##### Records shown

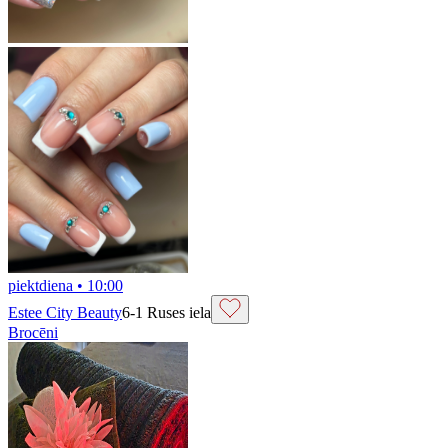
piektdiena
•
10:00
Estee City Beauty
6-1 Ruses iela
Brocēni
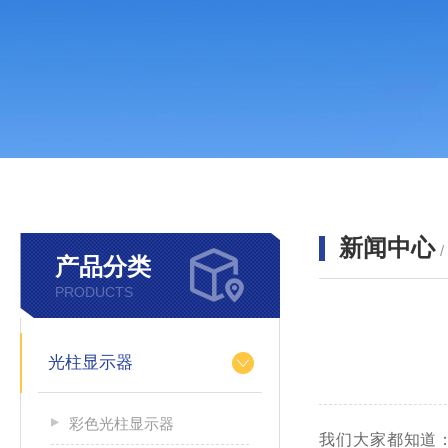
新闻中心
产品分类
PRODUCTS
光柱显示器
彩色光柱显示器
我们大家都知道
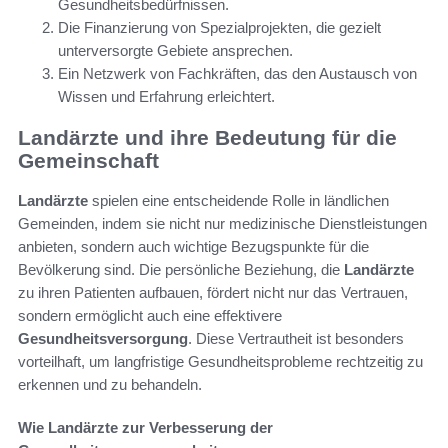
Gesundheitsbedürfnissen.
Die Finanzierung von Spezialprojekten, die gezielt
unterversorgte Gebiete ansprechen.
Ein Netzwerk von Fachkräften, das den Austausch von
Wissen und Erfahrung erleichtert.
Landärzte und ihre Bedeutung für die
Gemeinschaft
Landärzte
spielen eine entscheidende Rolle in ländlichen
Gemeinden, indem sie nicht nur medizinische Dienstleistungen
anbieten, sondern auch wichtige Bezugspunkte für die
Bevölkerung sind. Die persönliche Beziehung, die
Landärzte
zu ihren Patienten aufbauen, fördert nicht nur das Vertrauen,
sondern ermöglicht auch eine effektivere
Gesundheitsversorgung
. Diese Vertrautheit ist besonders
vorteilhaft, um langfristige Gesundheitsprobleme rechtzeitig zu
erkennen und zu behandeln.
Wie Landärzte zur Verbesserung der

##########

Description of the task: Within the listing above, extract exactly the lines from the line with "Landärzte und ihre Bedeutung für die" to the line with "Gesundheitsversorgung", the two named lines included, and no others.

Your response:
Landärzte und ihre Bedeutung für die
Gemeinschaft
Landärzte
spielen eine entscheidende Rolle in ländlichen
Gemeinden, indem sie nicht nur medizinische Dienstleistungen
anbieten, sondern auch wichtige Bezugspunkte für die
Bevölkerung sind. Die persönliche Beziehung, die
Landärzte
zu ihren Patienten aufbauen, fördert nicht nur das Vertrauen,
sondern ermöglicht auch eine effektivere
Gesundheitsversorgung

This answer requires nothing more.